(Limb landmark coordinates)
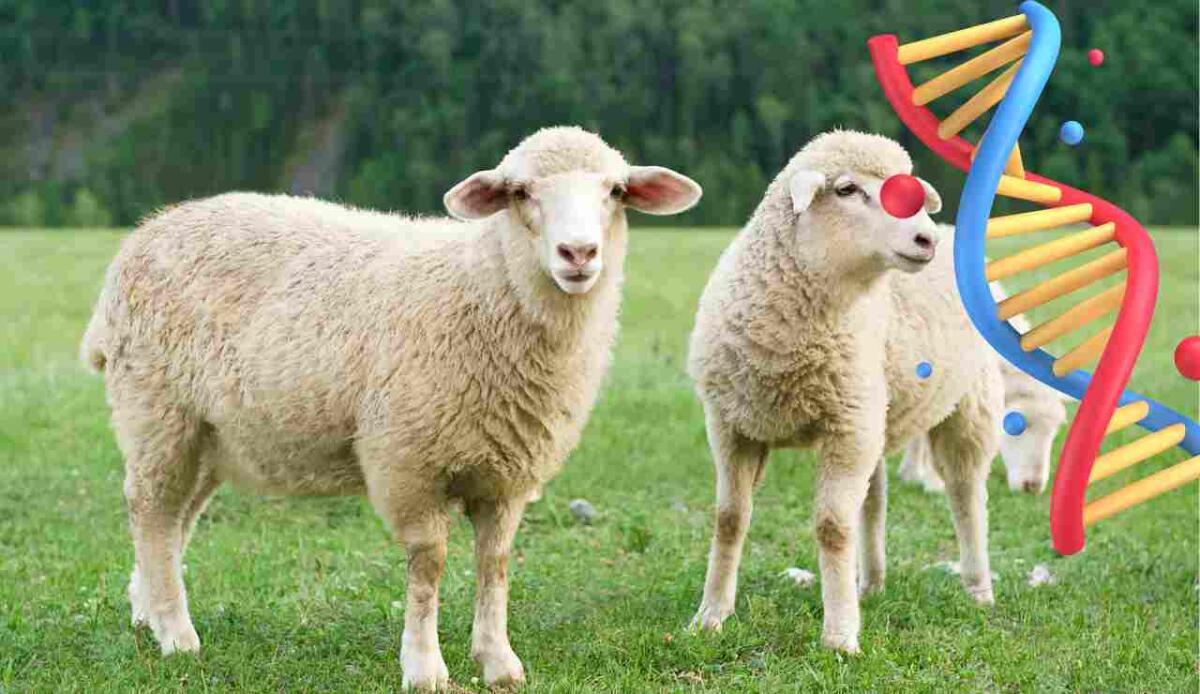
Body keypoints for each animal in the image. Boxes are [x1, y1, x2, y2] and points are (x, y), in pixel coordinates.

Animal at [80, 126, 701, 690]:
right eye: (521, 191)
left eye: (617, 190)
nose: (578, 254)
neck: (484, 290)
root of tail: (147, 232)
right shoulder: (409, 462)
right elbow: (428, 565)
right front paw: (424, 668)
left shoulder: (508, 473)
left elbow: (495, 563)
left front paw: (498, 662)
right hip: (156, 411)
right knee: (152, 511)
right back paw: (176, 635)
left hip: (211, 434)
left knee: (176, 519)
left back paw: (148, 610)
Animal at [687, 130, 1003, 654]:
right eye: (847, 190)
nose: (927, 239)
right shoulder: (732, 425)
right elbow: (729, 518)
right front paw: (711, 615)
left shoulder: (846, 427)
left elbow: (832, 528)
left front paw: (839, 636)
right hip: (875, 411)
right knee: (874, 500)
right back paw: (869, 584)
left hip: (968, 405)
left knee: (966, 493)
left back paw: (978, 588)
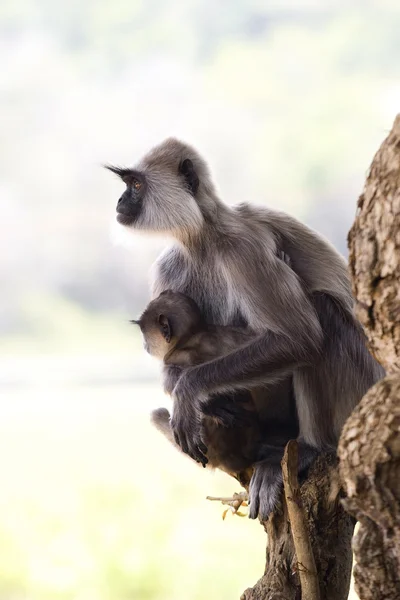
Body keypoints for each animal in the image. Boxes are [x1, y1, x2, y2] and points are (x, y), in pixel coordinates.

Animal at [131, 290, 296, 492]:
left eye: (144, 333)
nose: (144, 345)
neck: (193, 336)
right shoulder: (227, 333)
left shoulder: (173, 357)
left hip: (211, 454)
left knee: (158, 413)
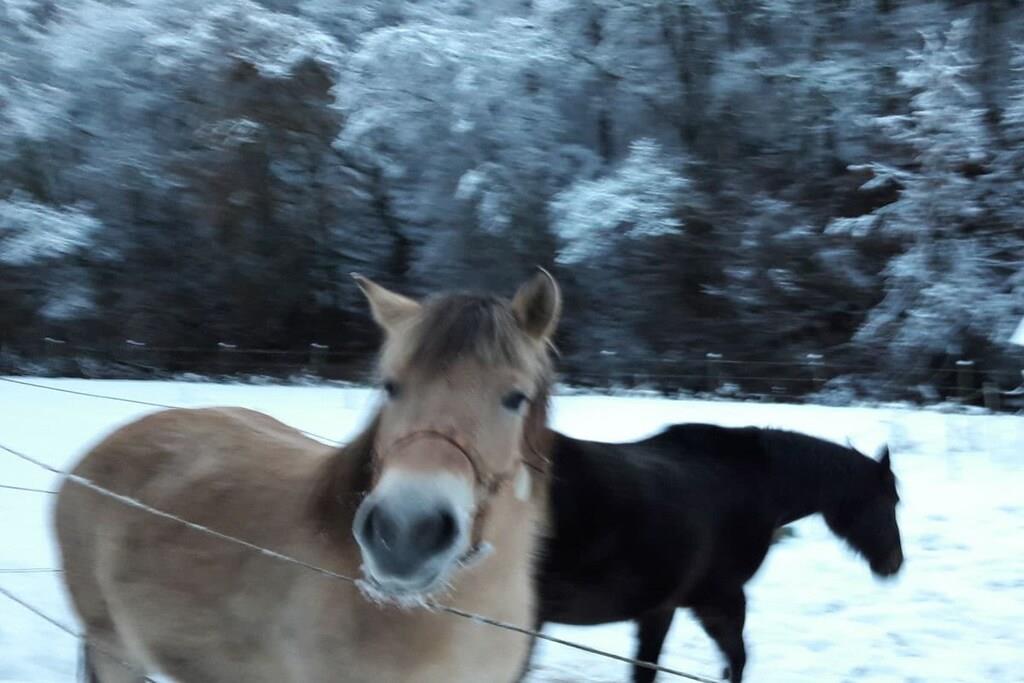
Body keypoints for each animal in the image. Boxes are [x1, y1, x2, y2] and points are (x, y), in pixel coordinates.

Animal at [532, 423, 904, 683]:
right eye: (891, 501)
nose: (895, 563)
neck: (755, 483)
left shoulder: (661, 608)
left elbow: (646, 667)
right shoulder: (720, 598)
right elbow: (737, 660)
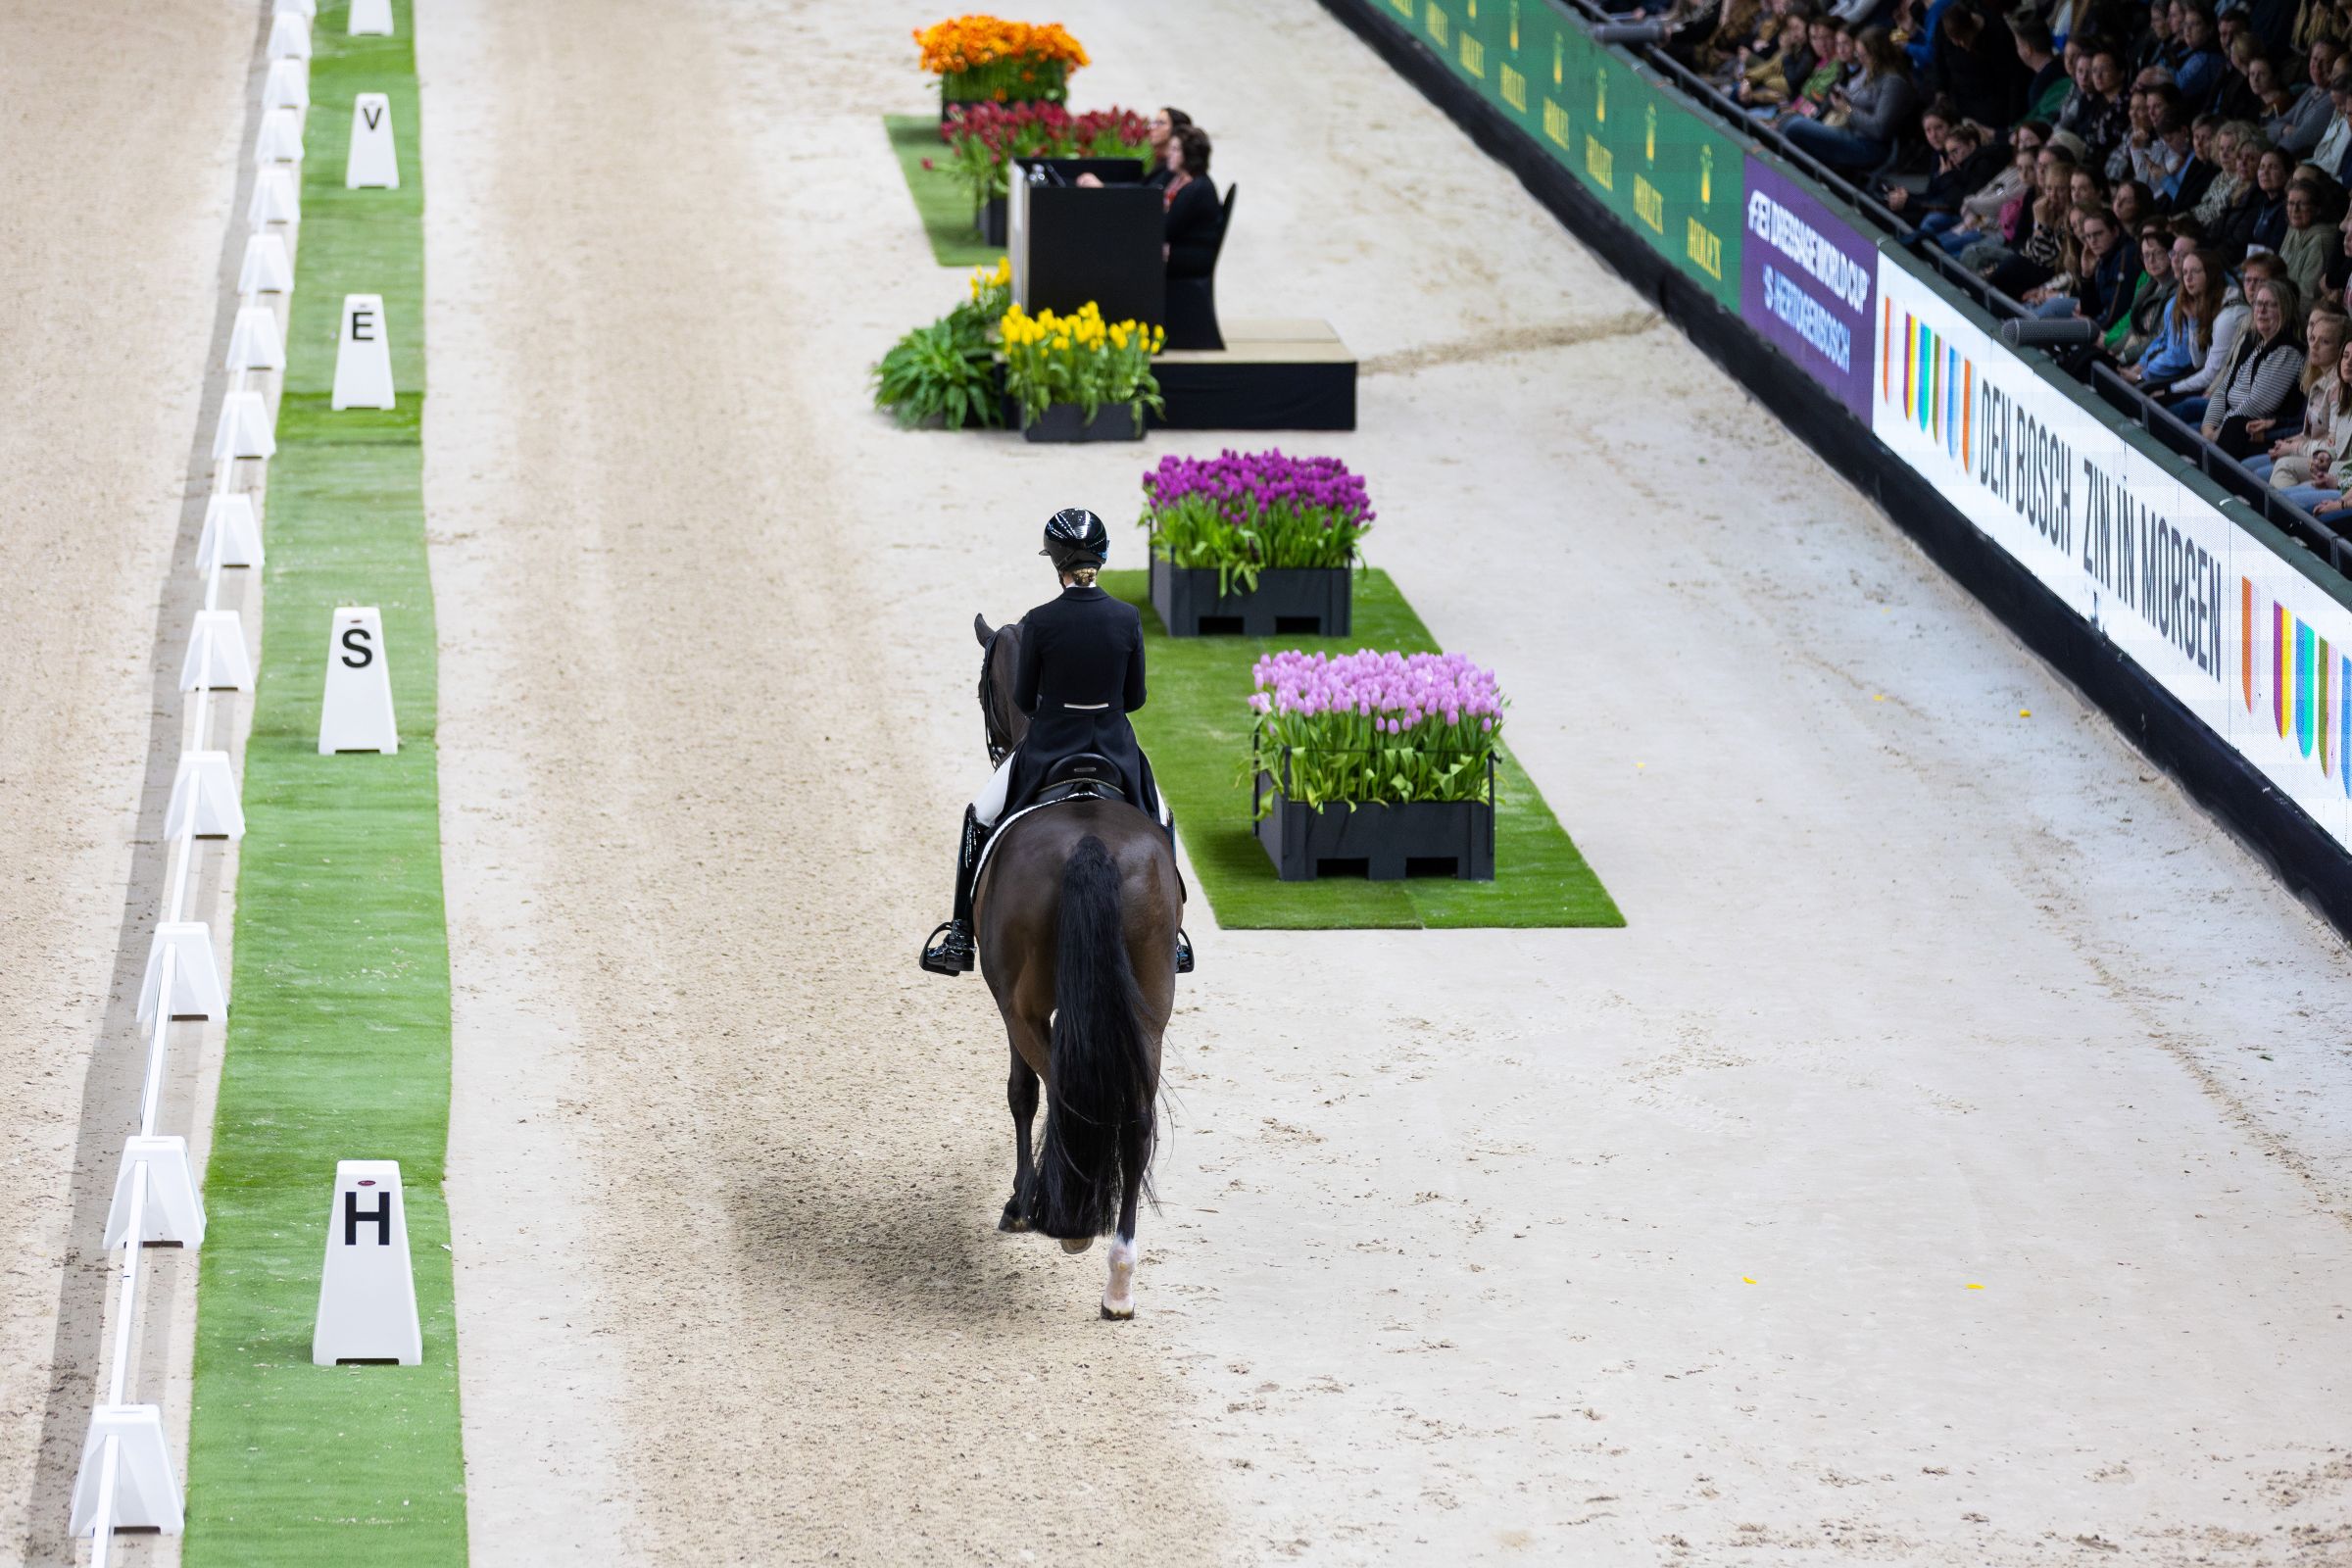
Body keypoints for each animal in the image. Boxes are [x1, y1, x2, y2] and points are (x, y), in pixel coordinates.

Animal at [970, 612, 1181, 1319]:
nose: (995, 743)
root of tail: (1090, 837)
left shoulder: (1014, 1008)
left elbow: (1021, 1092)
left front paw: (1020, 1203)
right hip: (1150, 1004)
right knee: (1135, 1118)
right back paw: (1119, 1280)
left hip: (1024, 1002)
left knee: (1062, 1086)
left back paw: (1069, 1226)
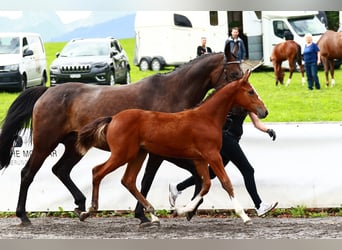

__Task item__
Could you find each line in the entries that contains the string "elbow" and copy it?

__Answer to this exercise__
right elbow: (428, 565)
left elbow: (495, 563)
right elbow: (729, 518)
left elbow: (832, 528)
left elbow: (646, 667)
right elbow: (737, 660)
left elbow: (1021, 1092)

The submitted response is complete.